Tuesday, May 23, 2006

Two more Grimm Brothers 'Fairy Tales'.

1. How the children played butcher. (second version)

In a city called Franecker located in West Friesland, it happened that young children ages five to six, both boys and girls, were playing together. And so they decided that on little boy should be the butcher, one should be the pig, and a girl was to play the cook, and another girl to be the cook’s assistant. The assistant’s job was to catch the blood from the pig so that they could make sausages from it. The Butcher, as had been agreed, chased after the boy who was playing the pig, pulled him down to the ground and cut his throat with a little knife. The assistant to the cook quickly caught the blood in her little basin, and they made sausages with it and ate them.
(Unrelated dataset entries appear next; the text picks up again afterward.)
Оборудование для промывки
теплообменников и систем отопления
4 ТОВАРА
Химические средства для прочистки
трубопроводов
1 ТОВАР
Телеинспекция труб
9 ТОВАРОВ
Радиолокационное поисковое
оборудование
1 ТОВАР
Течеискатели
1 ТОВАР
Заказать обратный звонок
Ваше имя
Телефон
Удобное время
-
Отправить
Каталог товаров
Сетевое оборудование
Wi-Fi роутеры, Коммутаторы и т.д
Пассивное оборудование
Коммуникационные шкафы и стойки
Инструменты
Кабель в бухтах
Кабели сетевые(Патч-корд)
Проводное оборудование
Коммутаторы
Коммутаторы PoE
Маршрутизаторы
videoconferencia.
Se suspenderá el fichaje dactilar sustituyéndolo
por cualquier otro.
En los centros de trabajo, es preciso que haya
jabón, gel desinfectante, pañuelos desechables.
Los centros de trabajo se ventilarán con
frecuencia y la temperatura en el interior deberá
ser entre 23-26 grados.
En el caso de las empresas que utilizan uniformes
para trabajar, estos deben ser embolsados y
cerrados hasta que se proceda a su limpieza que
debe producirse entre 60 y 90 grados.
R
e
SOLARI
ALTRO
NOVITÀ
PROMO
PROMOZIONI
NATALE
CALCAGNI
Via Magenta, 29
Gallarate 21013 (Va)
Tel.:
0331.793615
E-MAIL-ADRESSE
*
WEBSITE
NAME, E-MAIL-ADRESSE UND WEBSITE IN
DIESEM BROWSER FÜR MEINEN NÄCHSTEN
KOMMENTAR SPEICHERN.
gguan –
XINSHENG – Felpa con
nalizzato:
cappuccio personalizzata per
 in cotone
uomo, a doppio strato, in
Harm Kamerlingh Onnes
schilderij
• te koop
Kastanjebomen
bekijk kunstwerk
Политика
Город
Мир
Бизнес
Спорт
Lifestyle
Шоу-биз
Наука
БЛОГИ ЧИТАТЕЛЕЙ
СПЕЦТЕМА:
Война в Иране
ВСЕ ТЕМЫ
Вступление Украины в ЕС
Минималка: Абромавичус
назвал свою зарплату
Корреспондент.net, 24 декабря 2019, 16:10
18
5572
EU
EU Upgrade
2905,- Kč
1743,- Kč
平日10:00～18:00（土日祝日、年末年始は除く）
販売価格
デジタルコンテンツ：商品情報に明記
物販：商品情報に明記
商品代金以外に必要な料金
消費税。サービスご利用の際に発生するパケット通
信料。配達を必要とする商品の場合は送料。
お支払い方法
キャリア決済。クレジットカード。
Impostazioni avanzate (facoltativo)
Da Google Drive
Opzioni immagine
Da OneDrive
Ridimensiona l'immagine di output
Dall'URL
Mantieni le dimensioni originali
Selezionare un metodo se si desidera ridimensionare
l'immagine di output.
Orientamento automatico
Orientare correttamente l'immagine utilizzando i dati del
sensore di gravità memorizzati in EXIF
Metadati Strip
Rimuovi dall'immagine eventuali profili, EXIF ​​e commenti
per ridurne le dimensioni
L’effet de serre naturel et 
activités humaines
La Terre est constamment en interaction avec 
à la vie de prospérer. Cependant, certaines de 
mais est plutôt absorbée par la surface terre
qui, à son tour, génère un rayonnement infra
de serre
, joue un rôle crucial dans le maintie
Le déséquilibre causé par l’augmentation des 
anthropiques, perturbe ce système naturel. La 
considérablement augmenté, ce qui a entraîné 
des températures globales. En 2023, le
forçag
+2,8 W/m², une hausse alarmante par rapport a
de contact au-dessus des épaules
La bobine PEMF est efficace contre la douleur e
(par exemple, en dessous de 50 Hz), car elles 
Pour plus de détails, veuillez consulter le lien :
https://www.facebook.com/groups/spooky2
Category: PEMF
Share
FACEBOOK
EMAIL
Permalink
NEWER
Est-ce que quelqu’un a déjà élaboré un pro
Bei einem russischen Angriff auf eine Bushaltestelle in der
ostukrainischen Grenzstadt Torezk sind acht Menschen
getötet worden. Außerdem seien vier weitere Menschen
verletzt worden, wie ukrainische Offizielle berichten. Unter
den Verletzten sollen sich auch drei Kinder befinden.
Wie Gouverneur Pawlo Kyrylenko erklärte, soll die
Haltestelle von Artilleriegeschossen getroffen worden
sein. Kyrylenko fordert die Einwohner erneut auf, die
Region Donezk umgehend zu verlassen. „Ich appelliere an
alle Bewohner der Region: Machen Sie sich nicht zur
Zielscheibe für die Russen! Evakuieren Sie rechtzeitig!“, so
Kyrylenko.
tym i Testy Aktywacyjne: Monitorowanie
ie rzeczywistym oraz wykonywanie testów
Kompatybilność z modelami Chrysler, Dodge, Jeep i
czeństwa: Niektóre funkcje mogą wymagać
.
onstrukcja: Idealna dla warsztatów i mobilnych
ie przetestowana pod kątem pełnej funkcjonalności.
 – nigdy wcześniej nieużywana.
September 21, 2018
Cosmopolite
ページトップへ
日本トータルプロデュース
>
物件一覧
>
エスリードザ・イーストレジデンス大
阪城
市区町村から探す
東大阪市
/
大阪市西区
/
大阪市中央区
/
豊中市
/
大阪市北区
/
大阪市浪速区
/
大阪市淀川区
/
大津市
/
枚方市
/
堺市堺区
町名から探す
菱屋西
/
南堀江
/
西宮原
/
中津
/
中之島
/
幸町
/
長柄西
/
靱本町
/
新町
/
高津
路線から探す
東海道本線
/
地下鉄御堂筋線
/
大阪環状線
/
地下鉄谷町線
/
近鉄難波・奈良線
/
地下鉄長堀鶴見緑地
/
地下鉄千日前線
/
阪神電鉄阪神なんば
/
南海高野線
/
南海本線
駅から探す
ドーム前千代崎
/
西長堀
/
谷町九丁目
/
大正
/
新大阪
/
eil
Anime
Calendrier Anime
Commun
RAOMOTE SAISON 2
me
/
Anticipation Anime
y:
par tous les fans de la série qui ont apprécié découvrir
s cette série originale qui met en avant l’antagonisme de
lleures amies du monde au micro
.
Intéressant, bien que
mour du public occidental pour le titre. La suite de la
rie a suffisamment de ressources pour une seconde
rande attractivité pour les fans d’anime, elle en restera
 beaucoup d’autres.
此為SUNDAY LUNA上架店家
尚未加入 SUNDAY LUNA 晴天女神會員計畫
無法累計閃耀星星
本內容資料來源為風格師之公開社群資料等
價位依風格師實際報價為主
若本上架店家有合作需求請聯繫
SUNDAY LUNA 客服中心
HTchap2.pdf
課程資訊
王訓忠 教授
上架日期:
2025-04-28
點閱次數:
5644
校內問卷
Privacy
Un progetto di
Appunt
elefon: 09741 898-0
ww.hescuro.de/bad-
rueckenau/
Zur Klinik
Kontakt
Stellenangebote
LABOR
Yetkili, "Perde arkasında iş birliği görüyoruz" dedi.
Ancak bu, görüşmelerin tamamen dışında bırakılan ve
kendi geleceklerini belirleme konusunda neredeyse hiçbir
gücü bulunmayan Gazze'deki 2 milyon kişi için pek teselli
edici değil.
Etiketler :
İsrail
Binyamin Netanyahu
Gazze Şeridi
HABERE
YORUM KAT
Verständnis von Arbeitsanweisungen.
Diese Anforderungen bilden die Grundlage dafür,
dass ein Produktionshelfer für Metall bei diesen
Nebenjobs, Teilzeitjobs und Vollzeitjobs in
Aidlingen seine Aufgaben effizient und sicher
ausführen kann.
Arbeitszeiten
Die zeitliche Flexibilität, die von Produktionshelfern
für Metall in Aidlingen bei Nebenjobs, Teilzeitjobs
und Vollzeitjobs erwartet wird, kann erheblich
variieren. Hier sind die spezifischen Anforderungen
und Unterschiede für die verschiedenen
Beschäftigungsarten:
A councillor who happens to be passing by happens to see the whole miserable spectacle. He dashes off with the ’butcher’, takes him up to the house of the mayor, who immediately calls for a meeting of all the local councillors. They deliberated at length on the matter and had no idea what to do, for they realised that it had all been child’s play. So one of them, a wise old man, ventured the opinion that the chief judge should put a nice red apple in one hand and a guilder ( a kind of old gold coin, quite valuable) in the other hand. If the child took the apple, he would be declared innocent. If he took the guilder, he would be killed. This was done, and the child, laughing, reached out for the apple and was therefore not subjected to any kind of punishment, and went back to his play.


2. Mother Trudy.

Once upon a time there lived a little girl who was very stubborn and inquisitive, and whenever her parents told her to do something, she refused. How could things possibly go well for her? One day she said to her parents, “I’ve heard so much about Mother Trudy. I’d like to go and visit her. They say that her house is quite strange and that odd things happen there. That’s made me really curious about her.”

The girl’s parents gave her strict orders not to go near the house, and they told her, “Mother Trudy is an evil woman, who does wicked things. If you go and see her, you’re no longer our daughter.”

But the child paid no attention to what her parents said and went to see Mother Trudy anyway. When she arrived at the house, Mother Trudy asked her, “Dear child, why are you so pale?”

“I saw something that really scared me.”

“What did you see?”

“On your staircase I saw a black man.”

“That was just the charcoal burner.”

“Then I saw a green man.”

“That was just the huntsman.”

“And then I saw a blood red man.”

“That was just the butcher.”

“Oh Mother Trudy, I was so scared. I looked through the window and couldn’t see you, but I did see a devil with a fiery head.”

“Aha! Then you saw the witch in all her finery. I’ve been hoping that you would come here, and I’ve been waiting for a long time. You can provide me with some light.”

And with that, she turned the girl into a block of wood and threw it into the fire. And when it was blazing, she sat down beside it, warmed herself up and said, “Now that really does give off a nice bright light.”

(The ‘black’, ‘green’ and ‘red’ men that the girl saw are kinsmen of three horsemen that are associated with the witch of Russian Folklore, the Baba Yaga.)